Day 12 of PREPtober

Today we’re going to lay the groundwork for further defining Conflict and how it helps to strengthen the “C” in GMC.


Hi, everyone. Welcome to day 12 where we are talking all about conflict. Now remember, conflict is the C part of GMC, the goal, motivation, conflict that we gave all of our main characters. We’re going to go just a little more in depth to make sure you have a really good conflict, because we’ve spend so much time talking about goal part of GMC, and not as much time on conflict.

Conflict is simply a clash of two elements, whether that is man versus man, man verus nature, man versus machine, right? There’s a lot of different combinations. When we talk about how to make sure you have a really good conflict, there’s one book that I would like to recommend, and that is Conflict and Suspense by James Scott Bell. Now, you can see I have a bookmark here because that goes to the acronym that he uses to make sure that you have a really good conflict, and that’s called LOCK.

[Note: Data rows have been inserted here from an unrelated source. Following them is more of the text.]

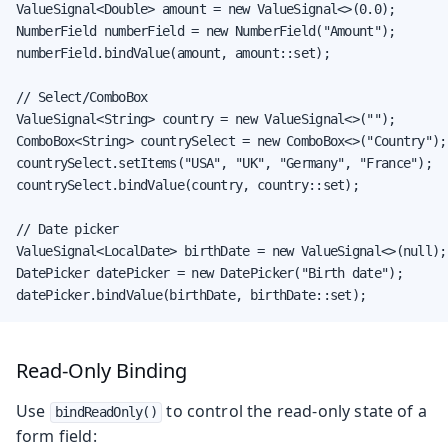
ValueSignal<Double> amount = new ValueSignal<>(0.0);

NumberField numberField = new NumberField("Amount");

numberField.bindValue(amount, amount::set);

// Select/ComboBox

ValueSignal<String> country = new ValueSignal<>("");

ComboBox<String> countrySelect = new ComboBox<>("Country");

countrySelect.setItems("USA", "UK", "Germany", "France");

countrySelect.bindValue(country, country::set);

// Date picker

ValueSignal<LocalDate> birthDate = new ValueSignal<>(null);

DatePicker datePicker = new DatePicker("Birth date");

datePicker.bindValue(birthDate, birthDate::set);
Read-Only Binding
Use
to control the read-only state of a
bindReadOnly()
form field:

I think if you can go through and make sure you meet all the criteria for LOCK, you have a pretty good conflict in place. Let’s just go through what that acronym means. It means a lead worth following is the L. We talked about this before. You want to have a really great protagonist who people are going to root for, they’re invested in. They understand what he wants, what his goal is, and they really get the why behind why he wants it. Because in our example, we said maybe it’s an altruistic reason or something else, but the point is you have a really great lead, and that also means a lead when we talk about the villain as well. He has to have a very compelling reason and not just because he woke up and wants to be evil, right? Everybody should have, whether or not it’s correct, a really great motivation that’s justifiable and rational to them in their mind. That’s a good lead worth following.

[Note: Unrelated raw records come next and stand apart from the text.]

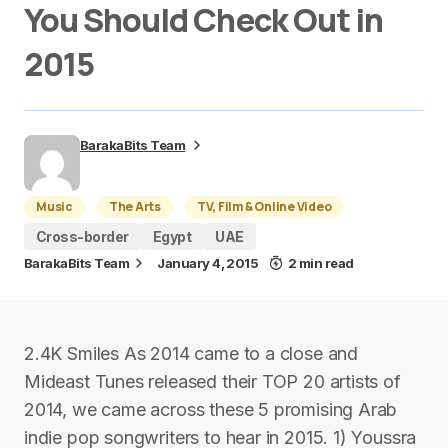
You Should Check Out in
2015
BarakaBits Team
Music
The Arts
TV, Film & Online Video
Cross-border
Egypt
UAE
BarakaBits Team
January 4, 2015
2 min read
2.4K Smiles As 2014 came to a close and
Mideast Tunes released their TOP 20 artists of
2014, we came across these 5 promising Arab
indie pop songwriters to hear in 2015. 1) Youssra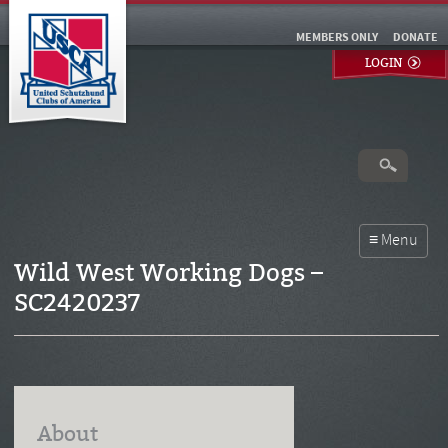
MEMBERS ONLY
DONATE
LOGIN
Wild West Working Dogs –
SC2420237
About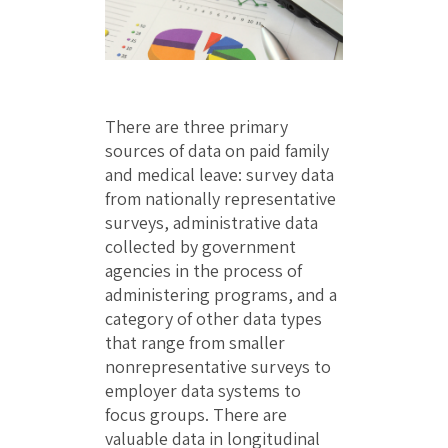
There are three primary
sources of data on paid family
and medical leave: survey data
from nationally representative
surveys, administrative data
collected by government
agencies in the process of
administering programs, and a
category of other data types
that range from smaller
nonrepresentative surveys to
employer data systems to
focus groups. There are
valuable data in longitudinal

The second one is O, which is for objective. Now, James Scott Bell, and Michael Hague, a lot of people advise to get a goal or an objective that is as close to death as possible. You know, your fear, your motivation is that you don’t want to die. That could be physical death, like in a horror or a suspense novel or genre, or it could be a psychological death. In Bridesmaids, losing her friend would be one type of death, or her self-esteem, right? Those are certain types of death that she wants to avoid. Also, it could be professional death. I think there are two TV shows that do an excellent job, and that’s pretty much the entire focus, is Suits and also Scandal. Their whole point is that no one’s going to physically die, but everyone is very worried about their careers and the professional death of those careers.

The second part of LOCK is confrontation. We talked about this, or maybe we didn’t talk about this. But in romance novels, you have two opposing characters, the hero and the heroine. They’re eventually going to fall in love, because without a happily ever after it’s not a romance novel, but they have conflict. The easiest part of anybody you have conflict with in real life is simply to walk away, and the conflict is solved. However, what we do in romance novels is we handcuff them together so they can’t possibly walk away from each other, whether it’s because they work at the same location, or they are both in town for a wedding that they are participating in. Somehow, those those two people are handcuffed together despite all of the conflicts. It would be so easy to walk away, but we’ve made it such that there is a situation in which they cannot walk away. That’s the same thing that you want to do with all of the characters that have conflicts. You want to make it so it’s not easy for them simply to walk away, because that would be the obvious solution.

The last part is a knockout ending, right, for the K. That means a really emotionally satisfying ending where readers or viewers feel as if all of that time and energy was well invested in watching these characters. Typically, what makes a very satisfying ending are superhero movies where the hero has sacrificed something, where in order to have that satisfying happily ever after, they had to give up something of real value and importance to them to show how important, or how valuable, or how hard, well-earned that ending truly was. You made them work for it, right? Because we talked about making our characters want to suffer. That’s it today for conflict. I hope you found that useful. I will see back here tomorrow where we will talk about inherent conflict. Bye.